##### Source information

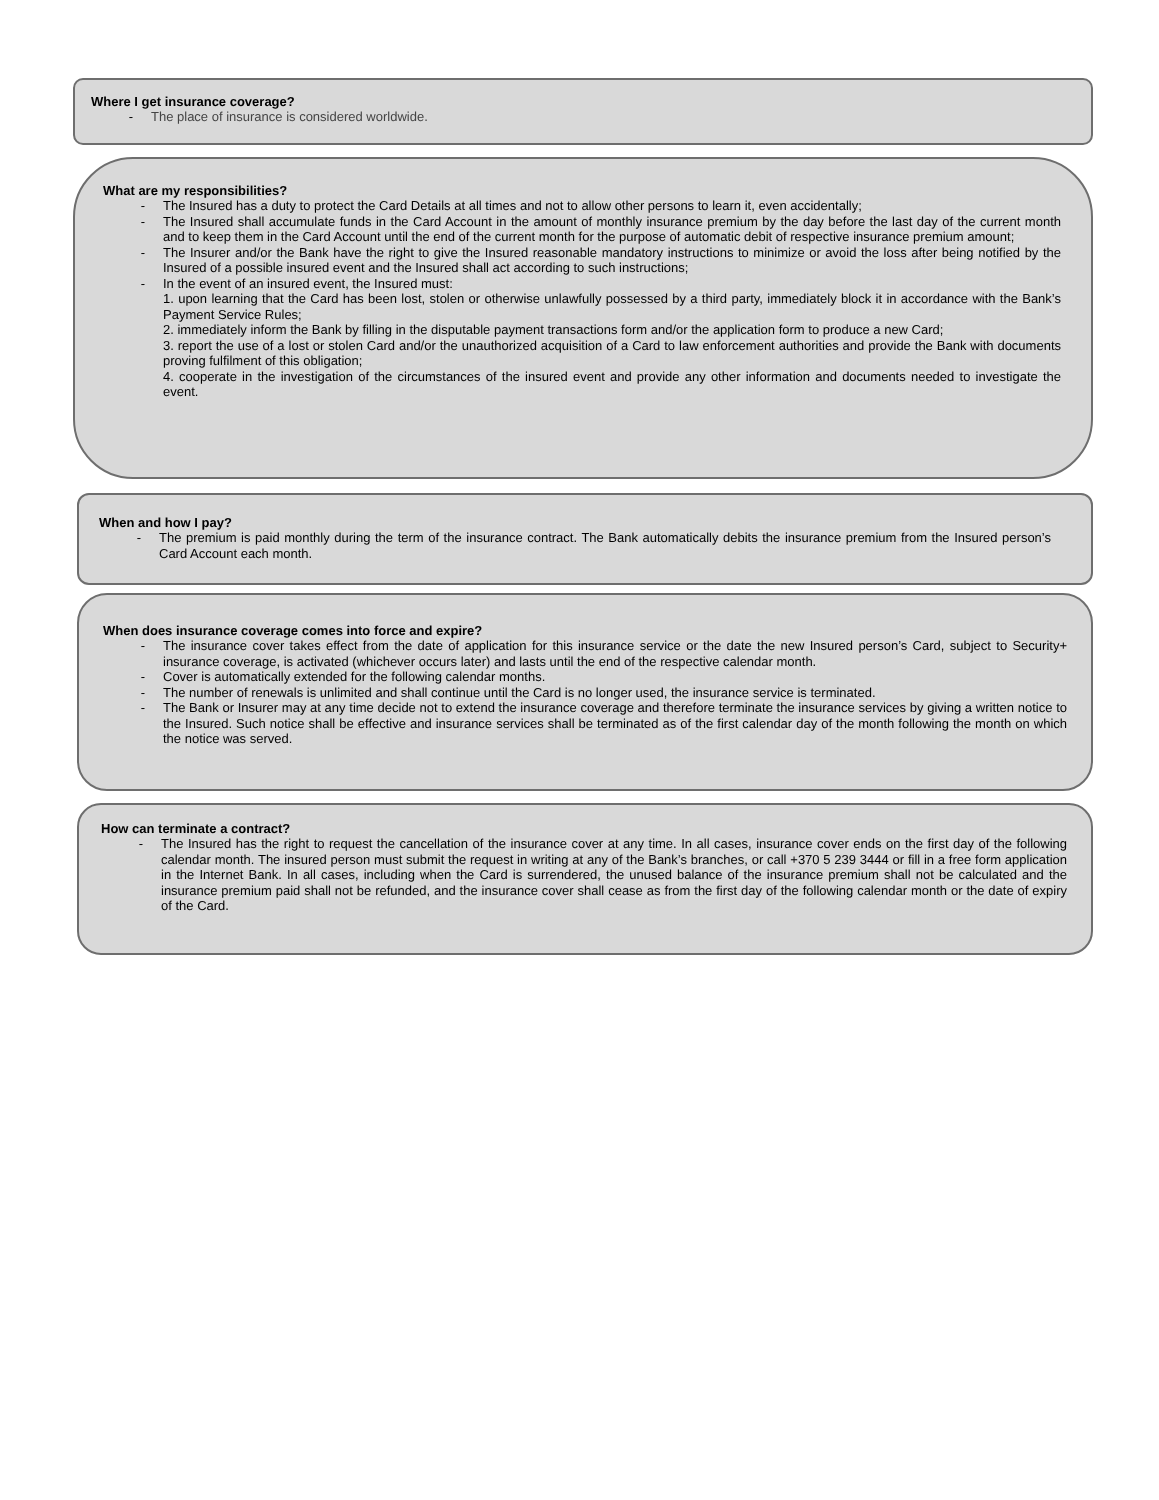Where I get insurance coverage?
- The place of insurance is considered worldwide.
What are my responsibilities?
- The Insured has a duty to protect the Card Details at all times and not to allow other persons to learn it, even accidentally;
- The Insured shall accumulate funds in the Card Account in the amount of monthly insurance premium by the day before the last day of the current month and to keep them in the Card Account until the end of the current month for the purpose of automatic debit of respective insurance premium amount;
- The Insurer and/or the Bank have the right to give the Insured reasonable mandatory instructions to minimize or avoid the loss after being notified by the Insured of a possible insured event and the Insured shall act according to such instructions;
- In the event of an insured event, the Insured must:
1. upon learning that the Card has been lost, stolen or otherwise unlawfully possessed by a third party, immediately block it in accordance with the Bank’s Payment Service Rules;
2. immediately inform the Bank by filling in the disputable payment transactions form and/or the application form to produce a new Card;
3. report the use of a lost or stolen Card and/or the unauthorized acquisition of a Card to law enforcement authorities and provide the Bank with documents proving fulfilment of this obligation;
4. cooperate in the investigation of the circumstances of the insured event and provide any other information and documents needed to investigate the event.
When and how I pay?
- The premium is paid monthly during the term of the insurance contract. The Bank automatically debits the insurance premium from the Insured person’s Card Account each month.
When does insurance coverage comes into force and expire?
- The insurance cover takes effect from the date of application for this insurance service or the date the new Insured person’s Card, subject to Security+ insurance coverage, is activated (whichever occurs later) and lasts until the end of the respective calendar month.
- Cover is automatically extended for the following calendar months.
- The number of renewals is unlimited and shall continue until the Card is no longer used, the insurance service is terminated.
- The Bank or Insurer may at any time decide not to extend the insurance coverage and therefore terminate the insurance services by giving a written notice to the Insured. Such notice shall be effective and insurance services shall be terminated as of the first calendar day of the month following the month on which the notice was served.
How can terminate a contract?
- The Insured has the right to request the cancellation of the insurance cover at any time. In all cases, insurance cover ends on the first day of the following calendar month. The insured person must submit the request in writing at any of the Bank’s branches, or call +370 5 239 3444 or fill in a free form application in the Internet Bank. In all cases, including when the Card is surrendered, the unused balance of the insurance premium shall not be calculated and the insurance premium paid shall not be refunded, and the insurance cover shall cease as from the first day of the following calendar month or the date of expiry of the Card.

##########

* Problem details *
Reproduce every entry exactly, but omit each picture.

* Written response *
Where I get insurance coverage?
- The place of insurance is considered worldwide.
What are my responsibilities?
- The Insured has a duty to protect the Card Details at all times and not to allow other persons to learn it, even accidentally;
- The Insured shall accumulate funds in the Card Account in the amount of monthly insurance premium by the day before the last day of the current month and to keep them in the Card Account until the end of the current month for the purpose of automatic debit of respective insurance premium amount;
- The Insurer and/or the Bank have the right to give the Insured reasonable mandatory instructions to minimize or avoid the loss after being notified by the Insured of a possible insured event and the Insured shall act according to such instructions;
- In the event of an insured event, the Insured must:
1. upon learning that the Card has been lost, stolen or otherwise unlawfully possessed by a third party, immediately block it in accordance with the Bank’s Payment Service Rules;
2. immediately inform the Bank by filling in the disputable payment transactions form and/or the application form to produce a new Card;
3. report the use of a lost or stolen Card and/or the unauthorized acquisition of a Card to law enforcement authorities and provide the Bank with documents proving fulfilment of this obligation;
4. cooperate in the investigation of the circumstances of the insured event and provide any other information and documents needed to investigate the event.
When and how I pay?
- The premium is paid monthly during the term of the insurance contract. The Bank automatically debits the insurance premium from the Insured person’s Card Account each month.
When does insurance coverage comes into force and expire?
- The insurance cover takes effect from the date of application for this insurance service or the date the new Insured person’s Card, subject to Security+ insurance coverage, is activated (whichever occurs later) and lasts until the end of the respective calendar month.
- Cover is automatically extended for the following calendar months.
- The number of renewals is unlimited and shall continue until the Card is no longer used, the insurance service is terminated.
- The Bank or Insurer may at any time decide not to extend the insurance coverage and therefore terminate the insurance services by giving a written notice to the Insured. Such notice shall be effective and insurance services shall be terminated as of the first calendar day of the month following the month on which the notice was served.
How can terminate a contract?
- The Insured has the right to request the cancellation of the insurance cover at any time. In all cases, insurance cover ends on the first day of the following calendar month. The insured person must submit the request in writing at any of the Bank’s branches, or call +370 5 239 3444 or fill in a free form application in the Internet Bank. In all cases, including when the Card is surrendered, the unused balance of the insurance premium shall not be calculated and the insurance premium paid shall not be refunded, and the insurance cover shall cease as from the first day of the following calendar month or the date of expiry of the Card.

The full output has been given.